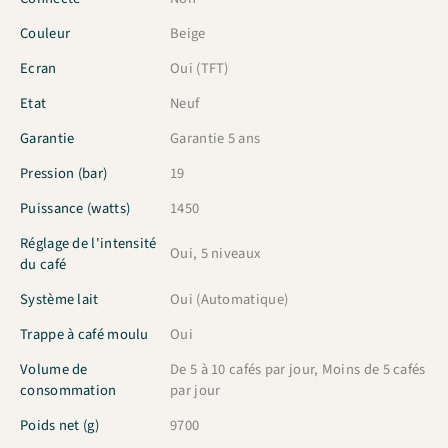
Couleur
Beige
Ecran
Oui (TFT)
Etat
Neuf
Garantie
Garantie 5 ans
Pression (bar)
19
Puissance (watts)
1450
Réglage de l'intensité
Oui, 5 niveaux
du café
Système lait
Oui (Automatique)
Trappe à café moulu
Oui
Volume de
De 5 à 10 cafés par jour, Moins de 5 cafés
consommation
par jour
Poids net (g)
9700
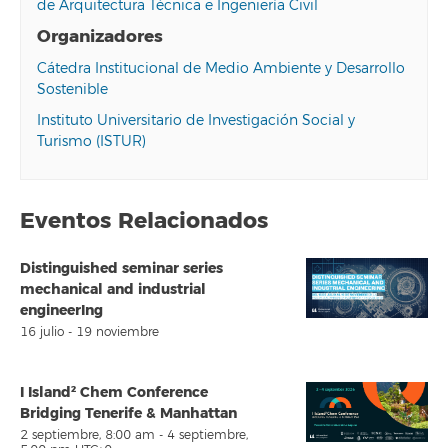
de Arquitectura Técnica e Ingeniería Civil
Organizadores
Cátedra Institucional de Medio Ambiente y Desarrollo
Sostenible
Instituto Universitario de Investigación Social y
Turismo (ISTUR)
Eventos Relacionados
Distinguished seminar series
mechanical and industrial
engineerIng
16 julio
-
19 noviembre
I Island² Chem Conference
Bridging Tenerife & Manhattan
2 septiembre, 8:00 am
-
4 septiembre,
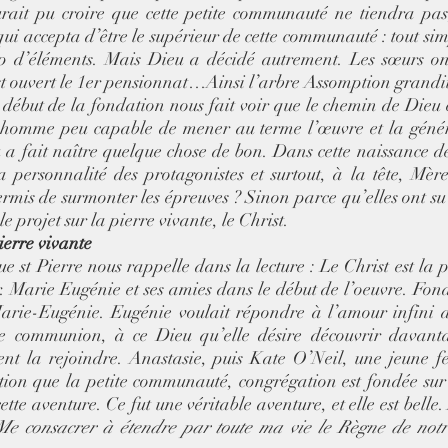
rait pu croire que cette petite communauté ne tiendra pas, 
qui accepta d’être le supérieur de cette communauté : tout si
op d’éléments. Mais Dieu a décidé autrement. Les sœurs on
t ouvert le 1er pensionnat…Ainsi l’arbre Assomption grandit
 début de la fondation nous fait voir que le chemin de Dieu 
n homme peu capable de mener au terme l’œuvre et la généros
a fait naître quelque chose de bon. Dans cette naissance de 
a personnalité des protagonistes et surtout, à la tête, Mère
ermis de surmonter les épreuves ? Sinon parce qu’elles ont su
e projet sur la pierre vivante, le Christ.       
ierre vivante
e st Pierre nous rappelle dans la lecture : Le Christ est la pi
Sr. Marie Eugénie et ses amies dans le début de l’oeuvre. Fond
arie-Eugénie. Eugénie voulait répondre à l’amour infini d
e communion, à ce Dieu qu’elle désire découvrir davant
ent la rejoindre. Anastasie, puis Kate O’Neil, une jeune f
ction que la petite communauté, congrégation est fondée sur 
te aventure. Ce fut une véritable aventure, et elle est belle. 
Me consacrer à étendre par toute ma vie le Règne de notre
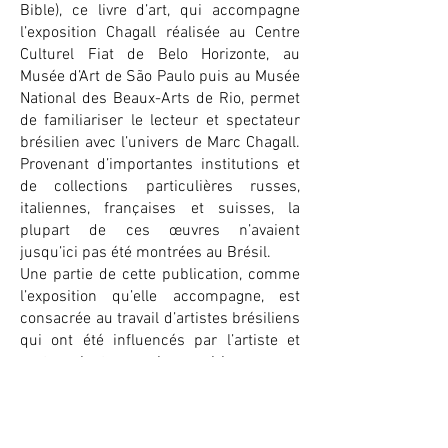
Bible), ce livre d’art, qui accompagne
l’exposition Chagall réalisée au Centre
Culturel Fiat de Belo Horizonte, au
Musée d’Art de São Paulo puis au Musée
National des Beaux-Arts de Rio, permet
de familiariser le lecteur et spectateur
brésilien avec l’univers de Marc Chagall.
Provenant d’importantes institutions et
de collections particulières russes,
italiennes, françaises et suisses, la
plupart de ces œuvres n’avaient
jusqu’ici pas été montrées au Brésil.
Une partie de cette publication, comme
l’exposition qu’elle accompagne, est
consacrée au travail d’artistes brésiliens
qui ont été influencés par l’artiste et
partageaient son univers onirique.
Informations sur l'ouvrage
O Mundo Mágico de Marc Chagall. O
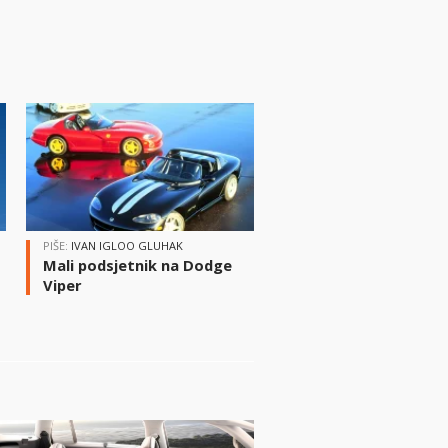
PIŠE:
IVAN IGLOO GLUHAK
Mali podsjetnik na Dodge
Viper
i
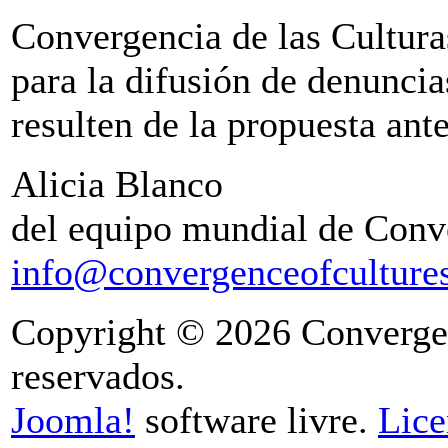
Convergencia de las Cultura
para la difusión de denuncia
resulten de la propuesta ante
Alicia Blanco
del equipo mundial de Conve
info@convergenceofcultures
Copyright © 2026 Convergenc
reservados.
Joomla!
software livre.
Lic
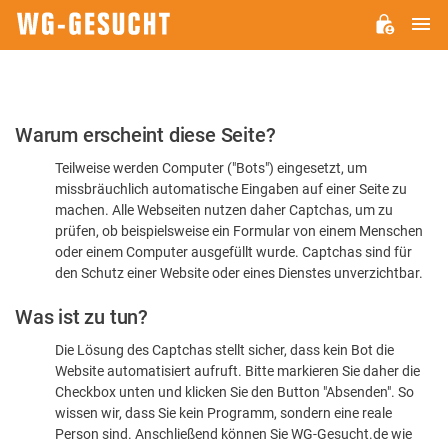
H
WG-
GESUCHT.DE
Bitte
Warum erscheint diese Seite?
bestätigen
Teilweise werden Computer ("Bots") eingesetzt, um
Sie,
missbräuchlich automatische Eingaben auf einer Seite zu
dass
machen. Alle Webseiten nutzen daher Captchas, um zu
Sie
prüfen, ob beispielsweise ein Formular von einem Menschen
oder einem Computer ausgefüllt wurde. Captchas sind für
ein
den Schutz einer Website oder eines Dienstes unverzichtbar.
Mensch
Was ist zu tun?
sind
Die Lösung des Captchas stellt sicher, dass kein Bot die
Website automatisiert aufruft. Bitte markieren Sie daher die
Checkbox unten und klicken Sie den Button "Absenden". So
wissen wir, dass Sie kein Programm, sondern eine reale
Person sind. Anschließend können Sie WG-Gesucht.de wie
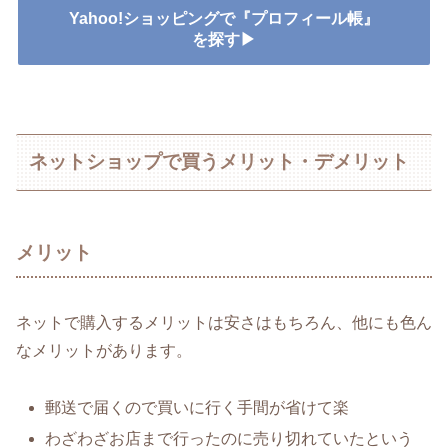
Yahoo!ショッピングで『プロフィール帳』
を探す▶
ネットショップで買うメリット・デメリット
メリット
ネットで購入するメリットは安さはもちろん、他にも色ん
なメリットがあります。
郵送で届くので買いに行く手間が省けて楽
わざわざお店まで行ったのに売り切れていたという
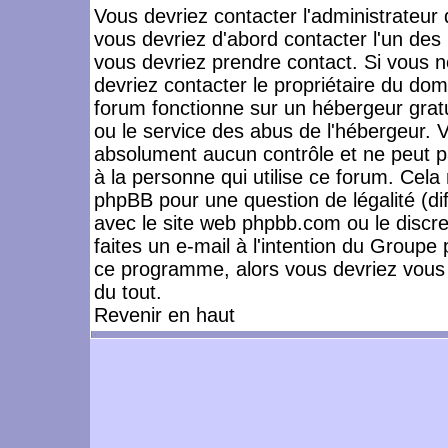
Vous devriez contacter l'administrateur 
vous devriez d'abord contacter l'un de
vous devriez prendre contact. Si vous 
devriez contacter le propriétaire du dom
forum fonctionne sur un hébergeur gratuit
ou le service des abus de l'hébergeur. 
absolument aucun contrôle et ne peut pa
à la personne qui utilise ce forum. Cel
phpBB pour une question de légalité (dif
avec le site web phpbb.com ou le disc
faites un e-mail à l'intention du Group
ce programme, alors vous devriez vous 
du tout.
Revenir en haut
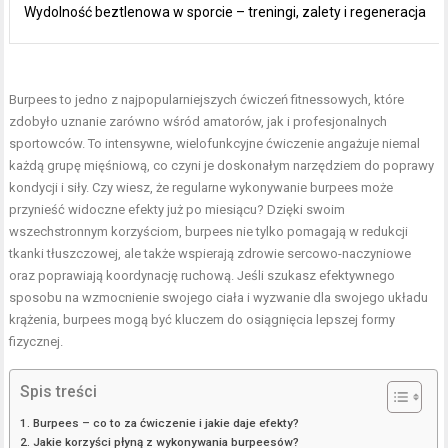
Wydolność beztlenowa w sporcie – treningi, zalety i regeneracja
Burpees to jedno z najpopularniejszych ćwiczeń fitnessowych, które
zdobyło uznanie zarówno wśród amatorów, jak i profesjonalnych
sportowców. To intensywne, wielofunkcyjne ćwiczenie angażuje niemal
każdą grupę mięśniową, co czyni je doskonałym narzędziem do poprawy
kondycji i siły. Czy wiesz, że regularne wykonywanie burpees może
przynieść widoczne efekty już po miesiącu? Dzięki swoim
wszechstronnym korzyściom, burpees nie tylko pomagają w redukcji
tkanki tłuszczowej, ale także wspierają zdrowie sercowo-naczyniowe
oraz poprawiają koordynację ruchową. Jeśli szukasz efektywnego
sposobu na wzmocnienie swojego ciała i wyzwanie dla swojego układu
krążenia, burpees mogą być kluczem do osiągnięcia lepszej formy
fizycznej.
Spis treści
Burpees – co to za ćwiczenie i jakie daje efekty?
Jakie korzyści płyną z wykonywania burpeesów?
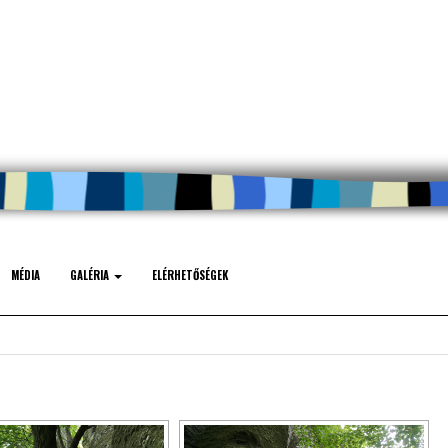
MÉDIA
GALÉRIA
ELÉRHETŐSÉGEK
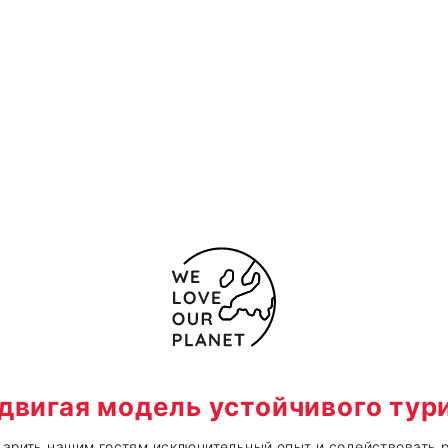
двигая модель устойчивого тур
арить нашим гостям исключительный опыт и содействовать 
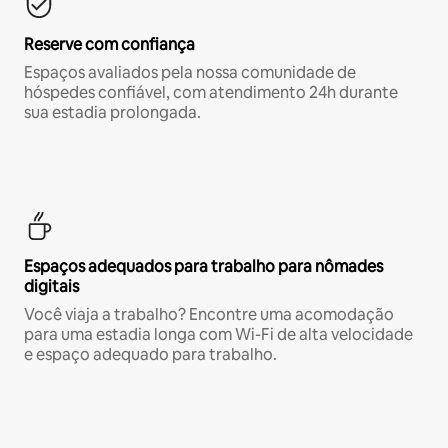
Reserve com confiança
Espaços avaliados pela nossa comunidade de
hóspedes confiável, com atendimento 24h durante
sua estadia prolongada.
Espaços adequados para trabalho para nômades
digitais
Você viaja a trabalho? Encontre uma acomodação
para uma estadia longa com Wi-Fi de alta velocidade
e espaço adequado para trabalho.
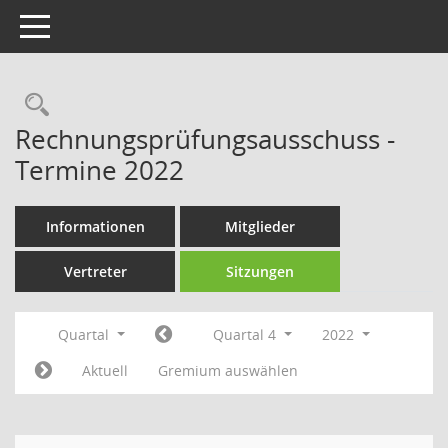
Toggle navigation
Rechercheauswahl
Rechnungsprüfungsausschuss -
Termine 2022
Informationen
Mitglieder
Vertreter
Sitzungen
Quartal
Quartal 4
2022
Aktuell
Gremium auswählen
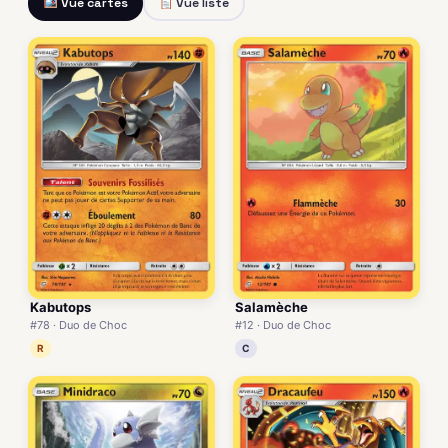
Vue cartes
Vue liste
Kabutops
Salamèche
#78 · Duo de Choc
#12 · Duo de Choc
R
C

> _Task to carry out_
Copy each line of the records containing the string "einem".

> _Exercise output_
prüfen, ob beispielsweise ein Formular von einem Menschen
oder einem Computer ausgefüllt wurde. Captchas sind für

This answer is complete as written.